= Institute for Life Sciences Collaboration =

U.S. nonprofit organization

The Institute for Life Sciences Collaboration (ILSC) is a nonprofit foundation under clause 501(c)(3) of the U.S. tax code. It was established by its founders to develop collaborative and innovative solutions to pressing global health challenges and aims "to make meaningful and measurable improvements in the global healthcare landscape." ILSC focuses on three different activities: facilitating collaboration, strategically managing projects, and developing "innovative funding vehicles". ILSC is headquartered in New Haven, Connecticut.

==Facilitating collaboration==
ILSC organizes events to discuss global health challenges. Antimicrobial resistance and antibiotic discovery has been a key focus for ILSC.

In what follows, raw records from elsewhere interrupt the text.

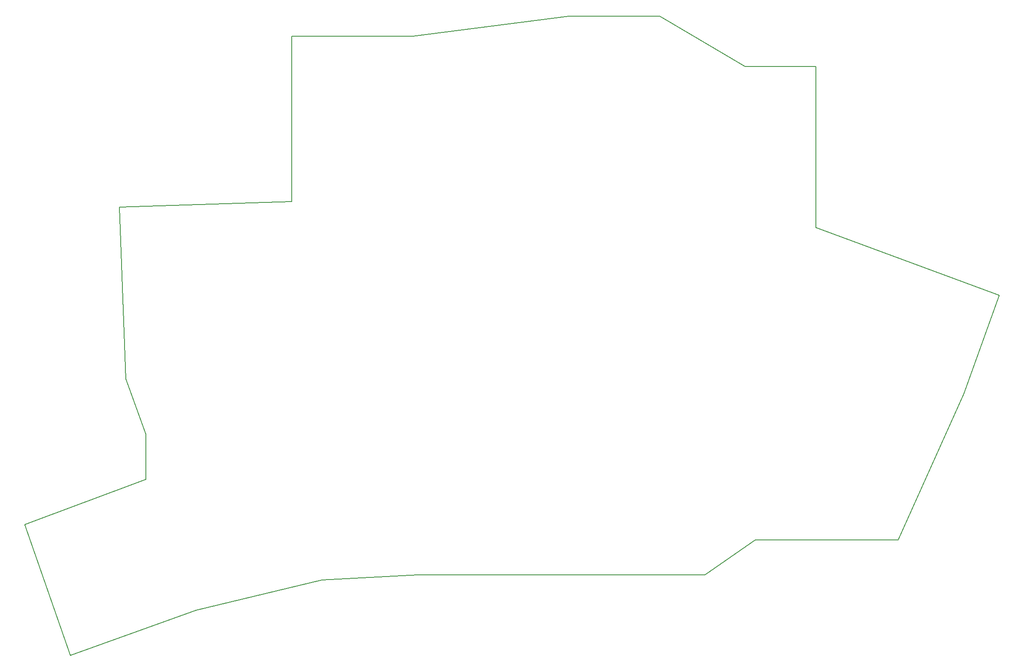
<source format=gbr>
%TF.GenerationSoftware,KiCad,Pcbnew,8.0.6*%
%TF.CreationDate,2025-01-06T03:58:56-07:00*%
%TF.ProjectId,right_circuit,72696768-745f-4636-9972-637569742e6b,v1.0.0*%
%TF.SameCoordinates,Original*%
%TF.FileFunction,Profile,NP*%
%FSLAX46Y46*%
G04 Gerber Fmt 4.6, Leading zero omitted, Abs format (unit mm)*
G04 Created by KiCad (PCBNEW 8.0.6) date 2025-01-06 03:58:56*
%MOMM*%
%LPD*%
G01*
G04 APERTURE LIST*
%TA.AperFunction,Profile*%
%ADD10C,0.200000*%
%TD*%
G04 APERTURE END LIST*
D10*
X116360000Y-147512065D02*
X115102589Y-113436233D01*
X222360000Y-75512065D02*
X239360000Y-85512065D01*
X149360000Y-79512065D02*
X173360000Y-79512065D01*
X149360000Y-79512065D02*
X149360000Y-112300000D01*
X241360000Y-179512065D02*
X269760000Y-179512065D01*
X130360000Y-193512065D02*
X105360000Y-202512065D01*
X282760000Y-150512065D02*
X269760000Y-179512065D01*
X173360000Y-79512065D02*
X204360000Y-75512065D01*
X120360000Y-158512065D02*
X116360000Y-147512065D01*
X253360000Y-117512065D02*
X289760000Y-130962065D01*
X241360000Y-179512065D02*
X231360000Y-186512065D01*
X155360000Y-187512065D02*
X130360000Y-193512065D01*
X120360000Y-167512065D02*
X120360000Y-158512065D01*
X289760000Y-130962065D02*
X282760000Y-150512065D01*
X174360000Y-186512065D02*
X231360000Y-186512065D01*
X204360000Y-75512065D02*
X222360000Y-75512065D01*
X253360000Y-85512065D02*
X253360000Y-117512065D01*
X105360000Y-202512065D02*
X96360000Y-176512065D01*
X115102589Y-113436233D02*
X149360000Y-112300000D01*
X96360000Y-176512065D02*
X120360000Y-167512065D01*
X239360000Y-85512065D02*
X253360000Y-85512065D01*
X174360000Y-186512065D02*
X155360000Y-187512065D01*
M02*

</source>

In 2014, ILSC co-sponsored a United Nations Conference, Antibiotic Resistance and Obsolescence: Meeting the Major Infectious Disease Challenge for Post-2015, and collected soil samples from participants in the 65th UN DPI/NGO Conference to address the growing problem of drug-resistant diseases and inventive ways to develop antibiotics. Co-Sponsors included the Global Foundation for Democracy and Development, Academia Mexicana de Derecho Internacional, Global Associates for Health Development, Inc., UNA/USA Southern NY State Division, UNA/USA NY Chapter, Child Wellness Research Foundation, World Council of Conservative Judaism, International Council of Jewish Women, and Yad Sarah.

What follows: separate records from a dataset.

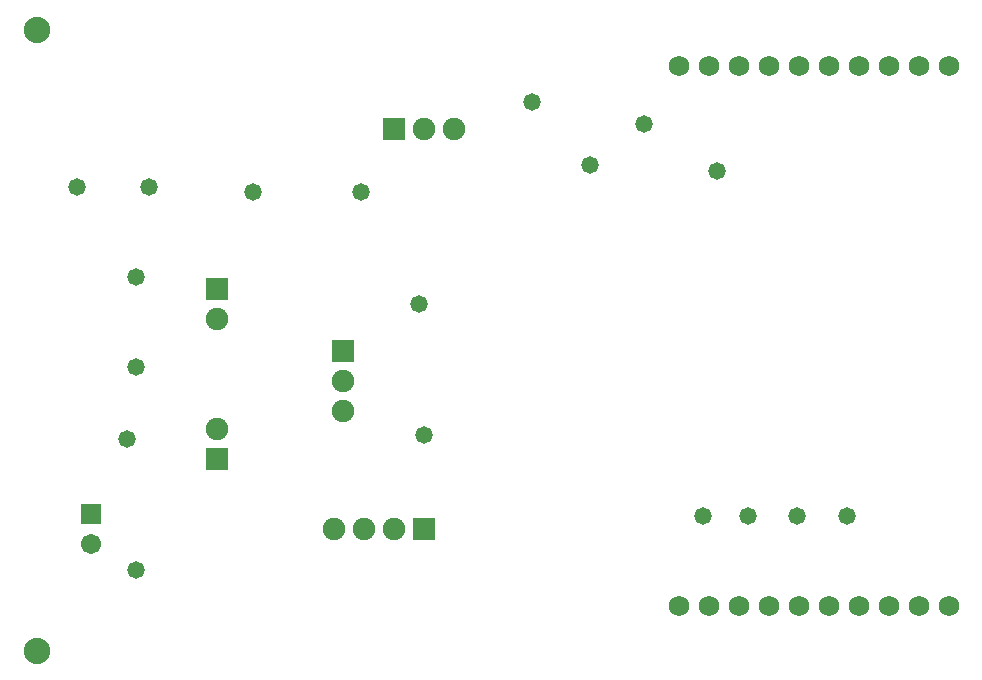
<source format=gbs>
G04*
G04 #@! TF.GenerationSoftware,Altium Limited,Altium Designer,19.1.7 (138)*
G04*
G04 Layer_Color=16711935*
%FSLAX25Y25*%
%MOIN*%
G70*
G01*
G75*
%ADD43C,0.08800*%
%ADD44R,0.06706X0.06706*%
%ADD45C,0.06706*%
%ADD46C,0.06800*%
%ADD47C,0.07493*%
%ADD48R,0.07493X0.07493*%
%ADD49R,0.07493X0.07493*%
%ADD50C,0.05800*%
D43*
X136500Y214500D02*
D03*
Y421500D02*
D03*
D44*
X154500Y259921D02*
D03*
D45*
Y250079D02*
D03*
D46*
X440500Y229500D02*
D03*
X430500D02*
D03*
X420500D02*
D03*
X410500D02*
D03*
X400500D02*
D03*
X390500D02*
D03*
X380500D02*
D03*
X370500D02*
D03*
X360500D02*
D03*
X350500D02*
D03*
Y409500D02*
D03*
X360500D02*
D03*
X370500D02*
D03*
X380500D02*
D03*
X390500D02*
D03*
X400500D02*
D03*
X410500D02*
D03*
X420500D02*
D03*
X430500D02*
D03*
X440500D02*
D03*
D47*
X235500Y255000D02*
D03*
X245500D02*
D03*
X255500D02*
D03*
X275500Y388500D02*
D03*
X265500D02*
D03*
X196500Y325000D02*
D03*
Y288500D02*
D03*
X238500Y294500D02*
D03*
Y304500D02*
D03*
D48*
X265500Y255000D02*
D03*
X255500Y388500D02*
D03*
D49*
X196500Y335000D02*
D03*
Y278500D02*
D03*
X238500Y314500D02*
D03*
D50*
X150000Y369000D02*
D03*
X264000Y330000D02*
D03*
X301500Y397500D02*
D03*
X321000Y376500D02*
D03*
X363176Y374426D02*
D03*
X265500Y286500D02*
D03*
X208500Y367500D02*
D03*
X174000Y369000D02*
D03*
X244500Y367500D02*
D03*
X339000Y390000D02*
D03*
X169500Y309000D02*
D03*
Y339000D02*
D03*
X166500Y285000D02*
D03*
X169500Y241500D02*
D03*
X406500Y259500D02*
D03*
X390000D02*
D03*
X373500D02*
D03*
X358500D02*
D03*
M02*

</source>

In June 2015, ILSC hosted a UN conference on New Plant Derived Drugs from Traditional Chinese Medicine. This event was covered in two of the American Botanical Council's publications, including HerbalGram.

In November 2016, ILSC partnered with the Global Foundation for Democracy and Development (GFDD) and the United Nations Association of the United States of America (UNA-USA) Council of Organizations to host a conference at the UN Church Center on climate change, environmental law, and children's health.

==Collaborative projects==
ILSC manages collaborative projects to maximize project success and is currently leading two projects.

In January 2015, ILSC agreed to partner with the Yale Partnerships for Global Health, IBM Foundation, One Campaign, the Government of Ghana and its Health Ministry, University of Ghana, and Ghana House of Chiefs to eliminate mother-to-child transmission (eMTCT) of HIV in Ghana.